I tossed him a racket, and before I could run, a few more started flying around again. John was blocking my path to the outer room and the hall, so the only place I had to run was...the bathroom. I stood in there, cowering, while John waged his BATminton battle. Eventually he scored a casualty, which he then brought into the bathroom on the strings of the racket, dumped in the toilet, and flushed. I stayed as far in my corner of the bathroom as I could and prayed for the whole thing to be over.

John brought in bat after bat after bat. Finally, as was inevitable I suppose, he brought in two too close together and the tank hadn't refilled enough for a second flush. Even though I was as far away as I could get, it was still an office bathroom and thus quite small, so I could easily see that last bat, still spinning in the bowl, unflushed. John was now preoccupied with an alarm, and I was once again seized with that inexplicable need to check out the bat. I needed to know - had to see - whether it was truly unconscious. Or dead. Hopefully dead. Unconscious would be fine, though. But for some reason, I had to know, even though the only way I would know one way or the other would be by peering into the bowl at a stupidly close range.

I decided that I would attempt to flush it, since that would get me close enough to see it and solve the problem of its presence at the same time. I inched closer. Closer. It was probably all of two and a half feet away. Took me five minutes. Closer. Closer. I reached out towards the handle...leaned over...closer...

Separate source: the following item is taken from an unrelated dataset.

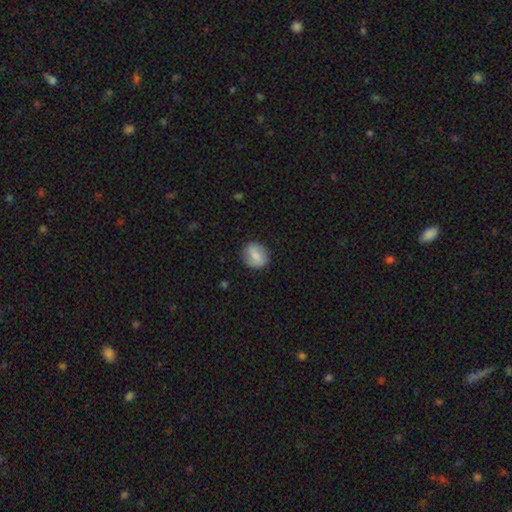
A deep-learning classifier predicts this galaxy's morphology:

You know what happened next. I don't even have to tell you, I'm sure. Let me just say that a bat that suddenly comes to life inside the bowl of a toilet is not so much like a demon baby with wings - it's more like a demon turd with wings. You know how sometimes you approach a toilet, like in a public restroom, and you can just see the dark shape of someone's unflushed business, and you have to kind of rush over with your eyes averted so you can flush without having to actually look at it? Imagine if you also held a deep-seated fear, born of experience, that the dark shape might suddenly animate and try to escape. That is what I now deal with on a daily basis. And I have kids who never remember to flush.

Once the zombie bat turd happened, I finally got the hell out of there. I announced to John that I would not be returning to work until I was assured that no bats remained in the building. And he did end up springing for some sort of system that would, at least on the outside of the building, allow the bats to get out but not back in. The ones still trapped inside and making their way into the office...well, there was a prize system set up for the employee who whacked the most bats every week. Apparently, I was the only one who objected to sharing my work space with demon turds, but perhaps that was because the rest of them weren't working during the hours when bats like to fly around. I went back after two weeks, because I needed the money. But I never saw another bat.

And that, my friends,  is why I ALWAYS prewash my fabric.